Supplied data: Begin

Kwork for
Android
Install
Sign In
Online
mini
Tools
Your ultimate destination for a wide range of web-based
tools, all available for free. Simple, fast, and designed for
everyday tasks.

Supplied data: End

**Task instructions:** Until the last line is reached, keep transcribing the data exactly.

**Solution to this task:**
Kwork for
Android
Install
Sign In
Online
mini
Tools
Your ultimate destination for a wide range of web-based
tools, all available for free. Simple, fast, and designed for
everyday tasks.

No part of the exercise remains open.